Perhaps Woodcock's vision isn't as quirky as it sounds. The study points out that cars contribute 60 percent of London's passenger land-transport emissions. And the bulk of them aren't going very far, with 59 percent of car journeys racking up between 1 and 8 kilometers, or 0.62 to about 5 miles.
Woodcock points out London was consciously selected as the study's subject due to the region's willingness to take on pioneering transportation policy.
Going to Extremes
The inclusion of more eco-friendly cars is bound to stir up some controversy. But Woodcock said until there are more guarantees that the original power sources, such as electricity, were created in a clean way, the restriction would have to apply.
Such conclusions don't appear to scare Bowman. "This is one of the only cities in the world where you can't spend five minutes downtown and not see an electric car," he said. The vehicles' prevalence is partially attributed to the fact that the cars are exempt from the congestion tax.
When Bowman peers into London's future he sees electric cars as part of the solution.
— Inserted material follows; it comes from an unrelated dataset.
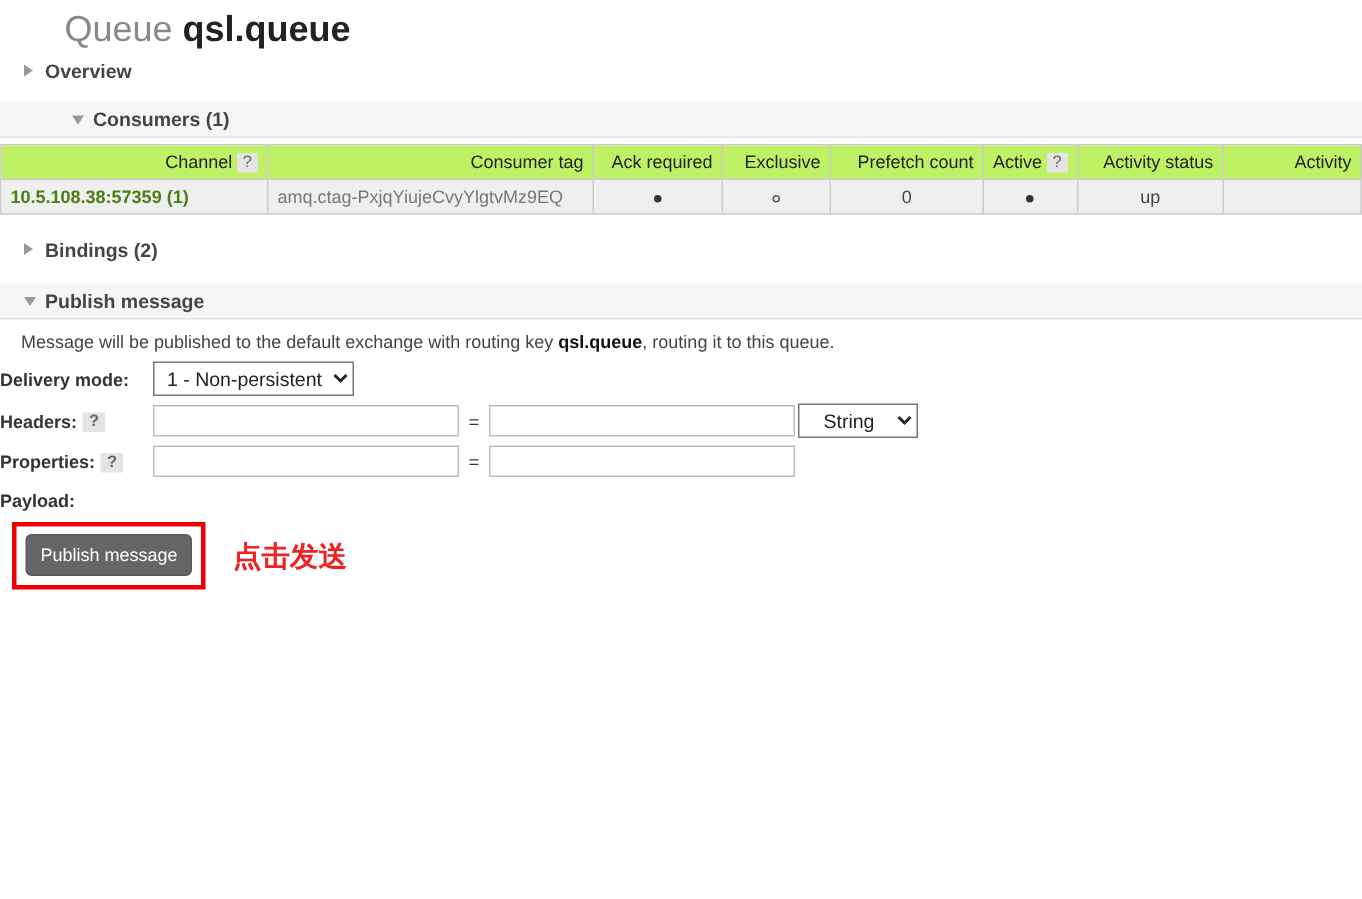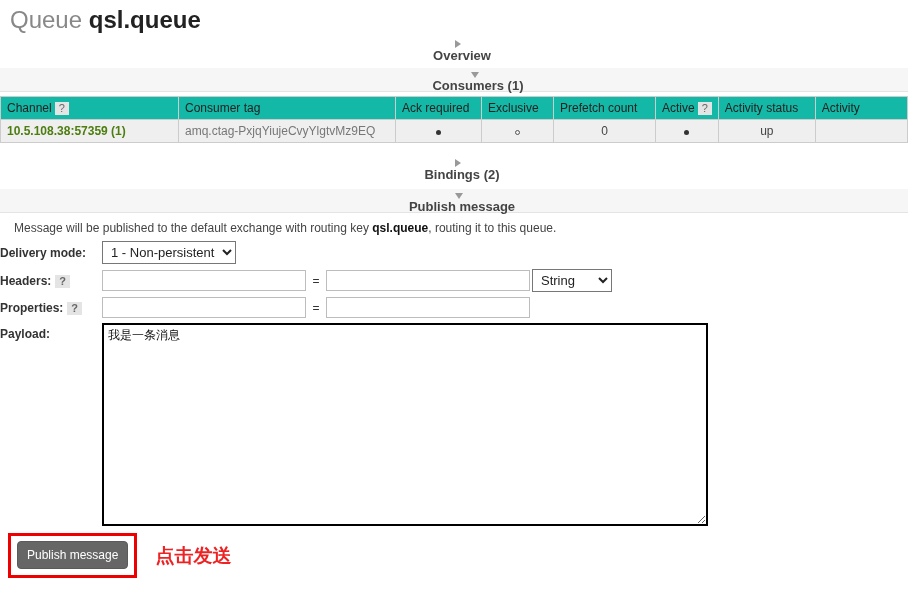"Queue qsl.queue" #page-title { margin-left: none -> 33px }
And so does Thilo Koslowski, lead automotive analyst for Gartner.
Koslowski also says that to reach aggressive emission-reduction targets, cities like London will of course need to consider alternative vehicles for public transportation. And business will also have to play their part, he said, which might include replacing entire vehicle fleets.
"Of course there will be lots of opposition because individuals and businesses are going to have to make significant investments," he said.
As city centers look to battle pollution and control emission, they'll be forced to make some tough decisions. Which means that regardless of the path taken, be it a car ban or not, "we will see more stringent requirements from local authorities," Koslowski said.